Consecutive indoor room images
= Beginning of Section =

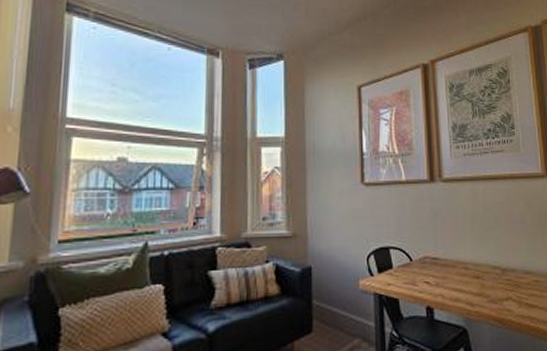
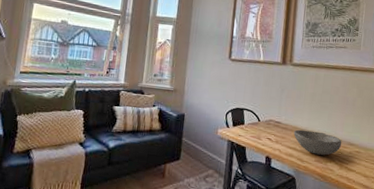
bowl: none [456,262,517,293] -> present [293,129,342,156]

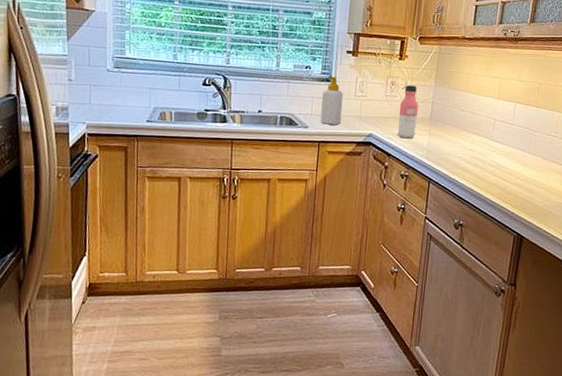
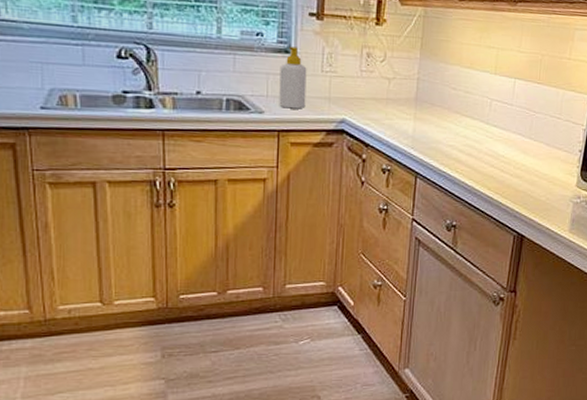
water bottle: present [397,85,419,139] -> none [376,57,401,125]

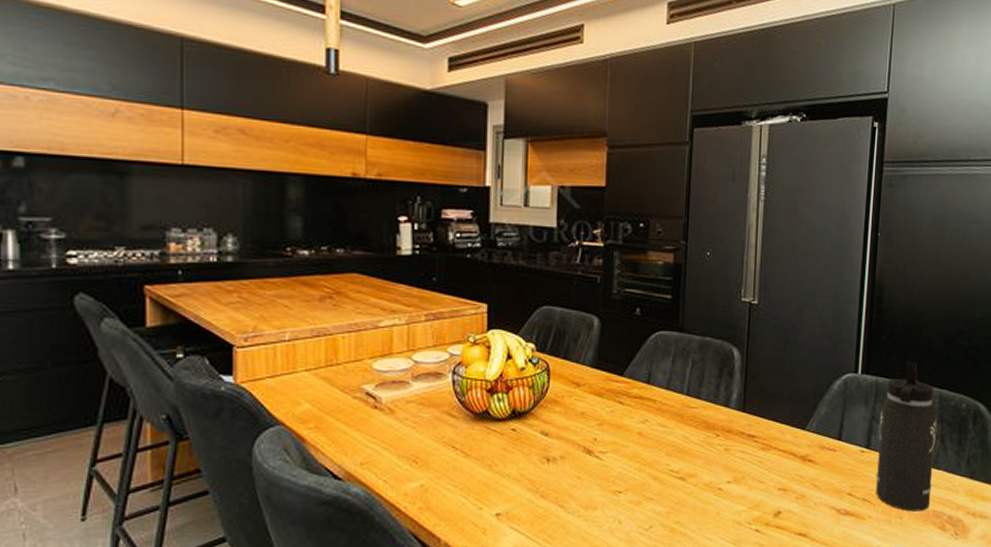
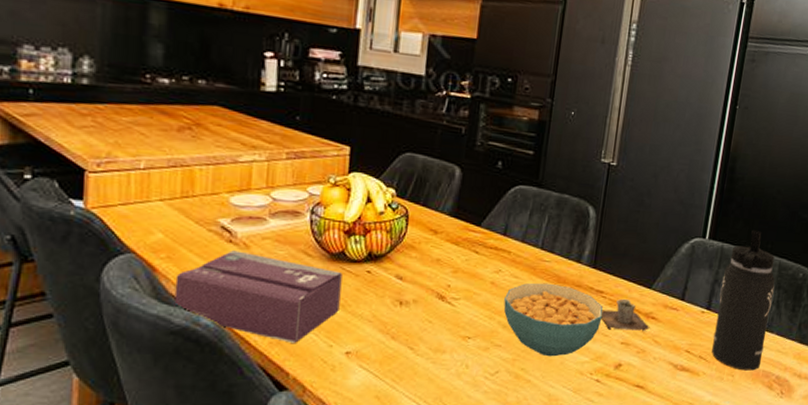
tissue box: none [324,416,488,507] -> present [174,250,343,343]
cereal bowl: none [653,430,757,508] -> present [503,283,603,357]
cup: none [755,442,808,476] -> present [601,298,650,331]

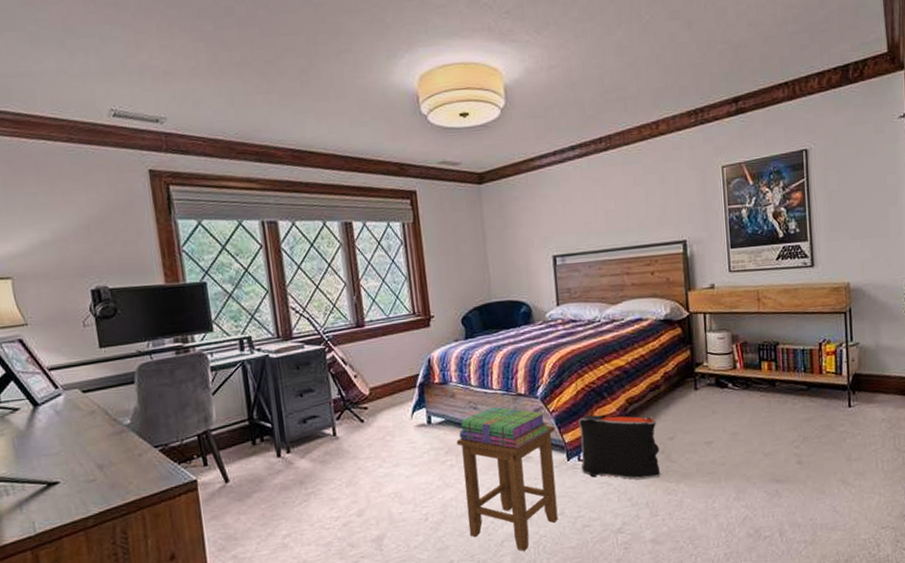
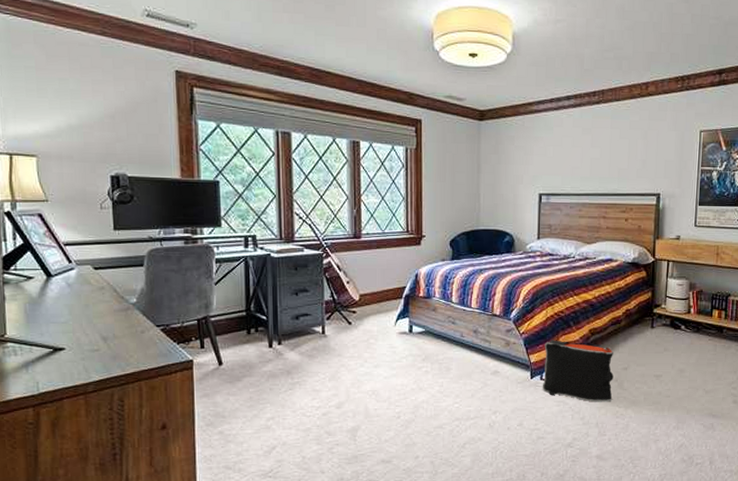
stool: present [456,425,558,551] -> none [433,345,523,454]
stack of books: present [459,406,549,449] -> none [437,323,518,364]

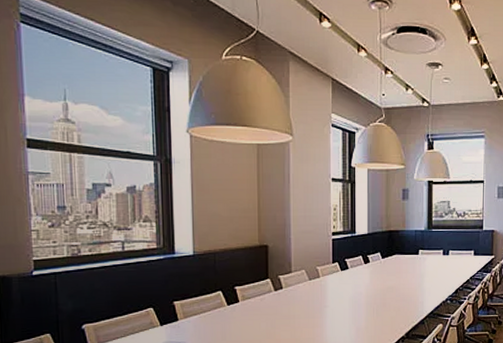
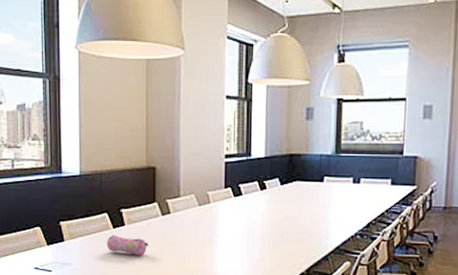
pencil case: none [221,312,262,331] -> present [106,235,148,257]

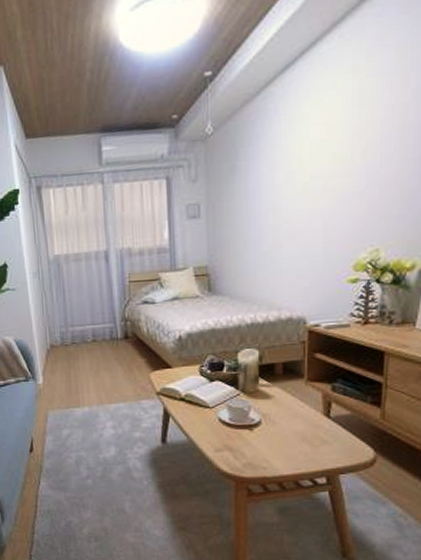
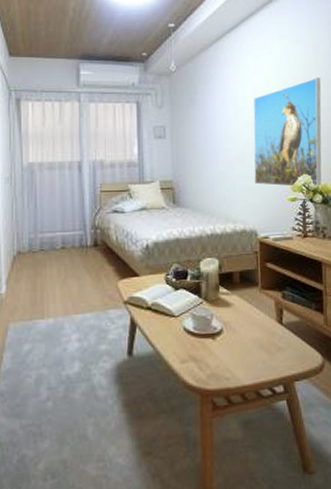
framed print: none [306,120,407,266] -> present [253,77,322,187]

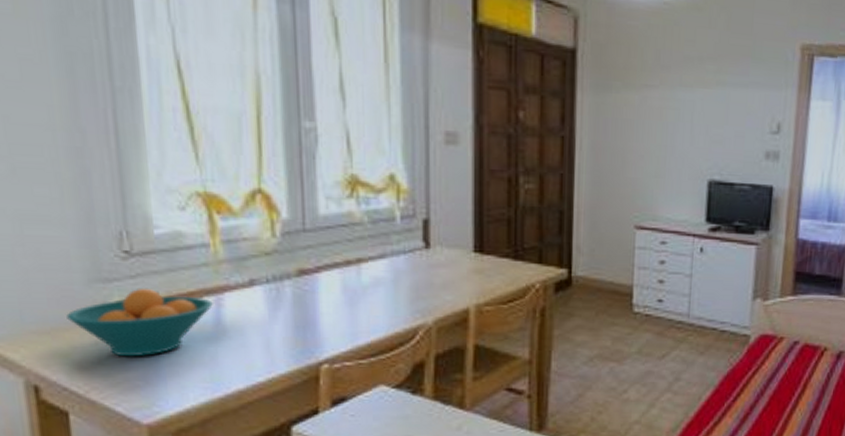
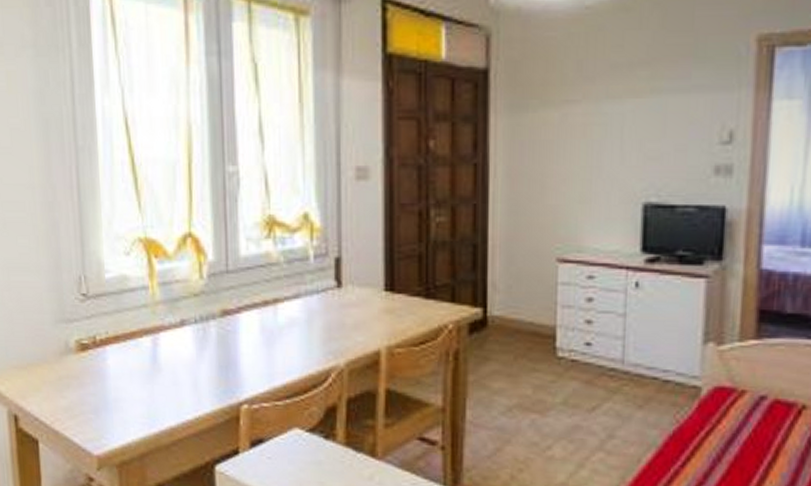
fruit bowl: present [66,287,213,357] -> none [39,327,151,392]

= End of Section =

DIRECTIVE: All lines from the line with "pencil case: none" through the final line of the data, both included, are to be repeated exactly; no other lines and no pictures.

SOLVED PROBLEM:
pencil case: none [221,312,262,331] -> present [106,235,148,257]

framed print: none [306,120,407,266] -> present [253,77,322,187]

fruit bowl: present [66,287,213,357] -> none [39,327,151,392]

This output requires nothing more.